Exercise material START
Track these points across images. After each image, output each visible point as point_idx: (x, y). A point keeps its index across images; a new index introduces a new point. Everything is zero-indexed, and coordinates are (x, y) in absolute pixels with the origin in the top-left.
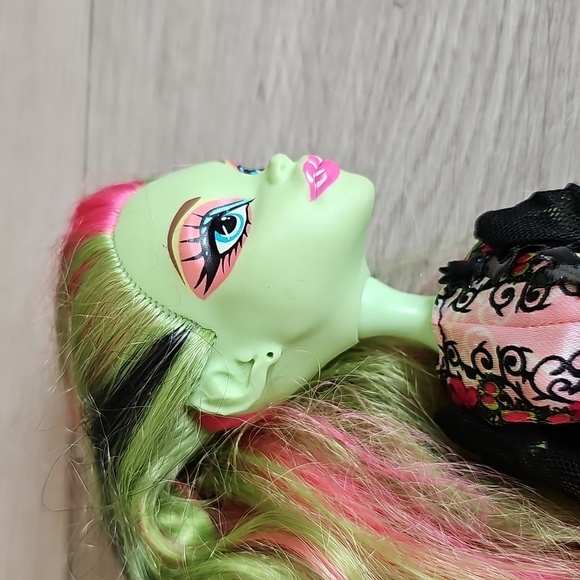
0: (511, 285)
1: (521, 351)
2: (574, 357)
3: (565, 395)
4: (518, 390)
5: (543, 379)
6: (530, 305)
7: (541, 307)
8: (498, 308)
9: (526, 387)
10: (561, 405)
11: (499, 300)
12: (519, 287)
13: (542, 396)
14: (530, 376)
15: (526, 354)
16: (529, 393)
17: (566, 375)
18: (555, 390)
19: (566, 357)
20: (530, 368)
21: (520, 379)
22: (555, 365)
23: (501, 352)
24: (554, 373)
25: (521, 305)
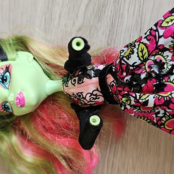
0: (75, 78)
1: (81, 93)
2: (93, 92)
3: (94, 100)
4: (83, 101)
5: (88, 98)
6: (80, 82)
7: (83, 82)
8: (74, 85)
9: (85, 100)
10: (94, 103)
11: (73, 83)
12: (77, 78)
13: (89, 102)
14: (85, 98)
15: (82, 93)
16: (86, 102)
17: (93, 96)
18: (91, 100)
19: (91, 92)
20: (84, 97)
21: (83, 99)
22: (89, 95)
23: (77, 94)
25: (78, 83)
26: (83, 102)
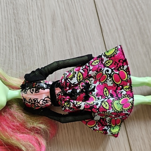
0: (33, 89)
1: (37, 99)
2: (45, 98)
3: (44, 104)
5: (41, 103)
6: (37, 92)
7: (38, 92)
8: (32, 93)
10: (44, 105)
11: (32, 91)
12: (34, 89)
13: (41, 105)
14: (39, 103)
15: (38, 99)
16: (39, 105)
17: (44, 101)
18: (43, 104)
19: (44, 99)
20: (39, 101)
21: (37, 103)
22: (42, 100)
23: (34, 100)
24: (42, 102)
25: (35, 92)
26: (37, 105)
Exercise material END
*Work instruction*: The lines wanted run from the line containing "17: (566, 375)" through the end of the entries; return them exactly, both ends included, and keep pictures out.

*Task answer*:
17: (566, 375)
18: (555, 390)
19: (566, 357)
20: (530, 368)
21: (520, 379)
22: (555, 365)
23: (501, 352)
24: (554, 373)
25: (521, 305)
0: (75, 78)
1: (81, 93)
2: (93, 92)
3: (94, 100)
4: (83, 101)
5: (88, 98)
6: (80, 82)
7: (83, 82)
8: (74, 85)
9: (85, 100)
10: (94, 103)
11: (73, 83)
12: (77, 78)
13: (89, 102)
14: (85, 98)
15: (82, 93)
16: (86, 102)
17: (93, 96)
18: (91, 100)
19: (91, 92)
20: (84, 97)
21: (83, 99)
22: (89, 95)
23: (77, 94)
25: (78, 83)
26: (83, 102)
0: (33, 89)
1: (37, 99)
2: (45, 98)
3: (44, 104)
5: (41, 103)
6: (37, 92)
7: (38, 92)
8: (32, 93)
10: (44, 105)
11: (32, 91)
12: (34, 89)
13: (41, 105)
14: (39, 103)
15: (38, 99)
16: (39, 105)
17: (44, 101)
18: (43, 104)
19: (44, 99)
20: (39, 101)
21: (37, 103)
22: (42, 100)
23: (34, 100)
24: (42, 102)
25: (35, 92)
26: (37, 105)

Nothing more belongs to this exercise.